His eyes find mine, the dual colors unmistakable and it assures me that this is truly Alastair. His fallen angel aesthetic drew me in, and it’s what hypnotized Vinny too.
What fools we’ve been.
I’m screaming again, the cuts across my body coming to life. I don’t know if the pain ever faded or if I’m just delirious and distracted, but it returns tenfold and I throw my head back and scream.
Vaguely, I’m aware of what this means. I’ve seen the news reports, the bodies, the warnings from local police and FBI agents…
It’s the Citrus Grove Slayer. And I’m the next victim.
But there’s two people fighting and I don’t know who to blame.
“Joelle,” he breathes, and I try to focus on him. Seeing Alastair and Mom together is really weird. They know each other through me, but I don’t think I’ve seen them together.
I need to focus, but it’s like my mind can’t hold onto my thoughts. Everything just keeps drifting away in my head.
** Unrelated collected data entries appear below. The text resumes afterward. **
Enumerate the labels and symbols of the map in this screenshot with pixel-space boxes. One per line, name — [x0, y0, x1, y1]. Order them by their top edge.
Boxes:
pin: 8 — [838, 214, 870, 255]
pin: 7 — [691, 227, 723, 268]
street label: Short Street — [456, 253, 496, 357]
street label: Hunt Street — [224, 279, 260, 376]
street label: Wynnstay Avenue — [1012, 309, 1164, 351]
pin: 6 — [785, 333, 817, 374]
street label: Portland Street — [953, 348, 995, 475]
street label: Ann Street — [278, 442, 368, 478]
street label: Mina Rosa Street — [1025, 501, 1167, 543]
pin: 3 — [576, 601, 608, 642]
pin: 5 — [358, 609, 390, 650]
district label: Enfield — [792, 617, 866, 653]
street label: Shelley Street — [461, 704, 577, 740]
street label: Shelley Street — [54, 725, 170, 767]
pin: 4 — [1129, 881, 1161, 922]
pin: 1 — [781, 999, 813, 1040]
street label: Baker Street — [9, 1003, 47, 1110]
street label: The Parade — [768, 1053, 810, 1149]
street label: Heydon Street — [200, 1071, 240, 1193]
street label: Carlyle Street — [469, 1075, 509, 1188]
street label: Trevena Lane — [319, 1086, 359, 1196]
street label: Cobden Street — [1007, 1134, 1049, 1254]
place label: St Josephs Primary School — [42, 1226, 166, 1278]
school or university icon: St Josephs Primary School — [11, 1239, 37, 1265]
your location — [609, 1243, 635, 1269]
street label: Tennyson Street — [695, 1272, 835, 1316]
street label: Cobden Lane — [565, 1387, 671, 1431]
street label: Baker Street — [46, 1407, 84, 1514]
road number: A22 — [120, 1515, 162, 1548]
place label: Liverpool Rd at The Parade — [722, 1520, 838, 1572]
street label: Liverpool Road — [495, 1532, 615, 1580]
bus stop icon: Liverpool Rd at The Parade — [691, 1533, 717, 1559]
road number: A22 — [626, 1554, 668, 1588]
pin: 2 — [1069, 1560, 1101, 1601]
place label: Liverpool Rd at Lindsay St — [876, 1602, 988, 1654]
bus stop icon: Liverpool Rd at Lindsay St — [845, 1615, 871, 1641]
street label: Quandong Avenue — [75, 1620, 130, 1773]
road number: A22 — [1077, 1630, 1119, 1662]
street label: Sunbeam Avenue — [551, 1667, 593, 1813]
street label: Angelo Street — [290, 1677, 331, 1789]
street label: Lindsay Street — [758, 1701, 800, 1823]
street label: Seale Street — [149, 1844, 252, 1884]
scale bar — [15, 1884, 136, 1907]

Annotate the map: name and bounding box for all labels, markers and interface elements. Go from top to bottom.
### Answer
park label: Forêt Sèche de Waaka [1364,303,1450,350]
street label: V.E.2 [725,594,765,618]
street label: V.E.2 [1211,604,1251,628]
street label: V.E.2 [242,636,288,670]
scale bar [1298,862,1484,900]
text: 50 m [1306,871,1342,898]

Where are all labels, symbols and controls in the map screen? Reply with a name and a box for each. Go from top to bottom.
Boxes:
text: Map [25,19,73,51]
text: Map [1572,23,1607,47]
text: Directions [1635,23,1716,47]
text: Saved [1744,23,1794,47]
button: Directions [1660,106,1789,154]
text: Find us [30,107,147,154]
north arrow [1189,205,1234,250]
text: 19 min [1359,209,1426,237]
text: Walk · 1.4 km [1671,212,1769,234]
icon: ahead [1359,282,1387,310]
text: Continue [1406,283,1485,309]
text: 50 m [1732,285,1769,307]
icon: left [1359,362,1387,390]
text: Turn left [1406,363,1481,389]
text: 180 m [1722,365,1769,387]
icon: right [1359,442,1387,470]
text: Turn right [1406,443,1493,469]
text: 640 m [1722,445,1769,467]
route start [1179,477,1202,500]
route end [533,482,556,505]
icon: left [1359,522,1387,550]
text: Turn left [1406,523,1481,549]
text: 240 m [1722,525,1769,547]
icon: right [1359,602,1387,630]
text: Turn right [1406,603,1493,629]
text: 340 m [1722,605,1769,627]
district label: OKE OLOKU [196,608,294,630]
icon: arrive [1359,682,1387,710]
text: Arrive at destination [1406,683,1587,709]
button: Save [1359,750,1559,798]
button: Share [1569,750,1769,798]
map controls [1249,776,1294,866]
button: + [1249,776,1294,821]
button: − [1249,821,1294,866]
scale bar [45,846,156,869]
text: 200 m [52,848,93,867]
That can’t be a good thing.
Before Alastair can say more and help me, Mom stands up with a violent cry. I tear my gaze from him, peering over at mom with her body soaked in blood and her blonde hair caked in the same red mess. There’s rage in her eyes, and she stalks closer to us from across the short space.
“Stay back,” Alastair growls, fiddling with the straps of the bed. They rub over the cuts down my body, and I sob at the feel. It’s like rubbing salt in an open wound, the raw leather making the pain that much worse.
“You stay away from her,” Mom growls, getting closer to the table. Alastair abandons whatever he is doing, turning to face her, and suddenly I can’t see my mom at all.
I cry out, panic rocking through me again. I think I might pass out again. I struggle against the bindings, the pain present whether I’m moving or still, and the strap across my chest falls away.
I can lift my hands, but they’re still bound, which just makes sharp pains shoot up my arms. White spots pop through my vision, and I think I lose consciousness, or at least fade into a daze.
When I can focus again, there’s some sort of heavy smell in the space that I can’t name. The white noise around me fades, and I can make out Mom and Alastair once more as the disorientation fades.
“...make me do this,” Mom cries, and I turn my head slowly. I’m too tired to do much else, and the pain from before flares to life without me having to move. I stare across the space, the heavy smell of gas choking me.
Gas? There shouldn’t be gas, right?
“M-mom?”
She’s still facing me but I feel like my head is starting to float away. I think Mom smiles as I cough, that gasoline smell turning to something else. Maybe it’s smoke, and the room looks darker, but that might just be my eyes drooping.
The pain and exhaustion are pulling me under again. If I pass out once more, I’m pretty sure I’ll wake up dead.
“Don’t worry, doll,” Mom says, and it's soothing to hear my childhood nickname. “It’ll all be over soon.”
It’s hot in here, too hot, and I cough as something fills the air.
Smoke I think.
“You’re not getting out, Porscha,” Alastair threatens, and I’m certain I hear hate in his voice.
Mom tsks, turning away from me again. “Only one of us leaves here, boy.”